Tanker vor Oman von Geschoss getroffen
Nach Angaben der britischen Seefahrtsbehörde UKMTO ist am Montag vor der Küste Omans in der Region der Straße von Hormus ein Tanker von einem nicht identifizierten Geschoss getroffen worden.
„Ein Tanker meldete, auf der Backbordseite von einem unbekannten Geschoss getroffen worden zu sein, das einen Brand auslöste, während das Schiff nach Süden unterwegs war“, teilte die UKMTO mit. Bei dem Vorfall seien weder Menschen verletzt noch Umweltschäden verursacht worden.
Der Angriff ereignete sich 8 Seemeilen (15 Kilometer) östlich von Limah im Sultanat Oman.
Konflikt belastet die Schifffahrt in der Straße von Hormus
Seit dem 01. März sind Handelsschiffe durch den Konflikt im Nahen Osten stark beeinträchtigt. Damals sperrte Iran diese strategisch wichtige Passage als Vergeltung für US-amerikanische und israelische Angriffe, während die Vereinigten Staaten ihrerseits eine Blockade iranischer Häfen verhängten.
Der Schiffsverkehr wurde wieder aufgenommen, nachdem Washington und Teheran am 17. Juni ein Memorandum of Understanding zur Beendigung des Konflikts unterzeichnet hatten.
Iran betont jedoch trotz des Widerstands der Vereinigten Staaten, dass es keine Rückkehr zur Lage vor dem Krieg geben werde, als die Durchfahrt durch die Meerenge kostenlos war. Zugleich droht Teheran Schiffen, die versuchen, die einzige genehmigte Route entlang seiner Küsten zu umgehen.
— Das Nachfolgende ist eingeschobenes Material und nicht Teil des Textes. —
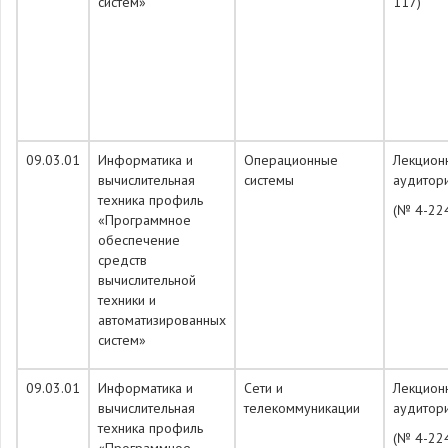
систем»
117)
09.03.01
Информатика и
Операционные
Лекцион
вычислительная
системы
аудитор
техника профиль
(№ 4-22
«Программное
обеспечение
средств
вычислительной
техники и
автоматизированных
систем»
09.03.01
Информатика и
Сети и
Лекцион
вычислительная
телекоммуникации
аудитор
техника профиль
(№ 4-22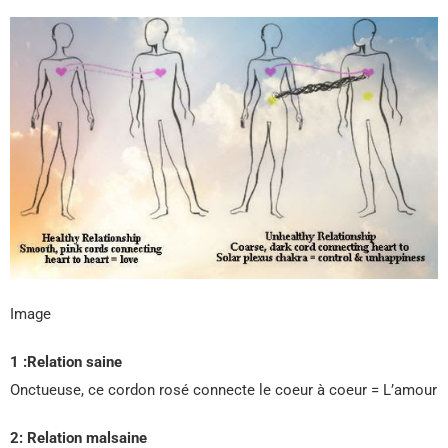
Image
1 :Relation saine
Onctueuse, ce cordon rosé connecte le coeur à coeur = L’amour
2: Relation malsaine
Ende Juni bombardierten die Vereinigten Staaten das Land als Vergeltung, nachdem sie Teheran vorgeworfen hatten, zwei Schiffe angegriffen zu haben. Iran griff seinerseits die Golfanrainer Kuwait und Bahrain an.
Anschließend erzielten Teheran und Washington eine weitere Vereinbarung über eine Waffenruhe.
Bedeutende Ölroute zu den asiatischen Märkten
Die Straße von Hormus ist die wichtigste Seeroute, welche die ölfördernden Länder des Nahen Ostens mit dem Rest der Welt und insbesondere den asiatischen Märkten verbindet.
Nach Angaben der US-Energiebehörde passierten 2024 täglich rund 20 Millionen Barrel Rohöl die Meerenge. Dies entsprach fast 20 % des weltweiten Verbrauchs an flüssigem Erdöl.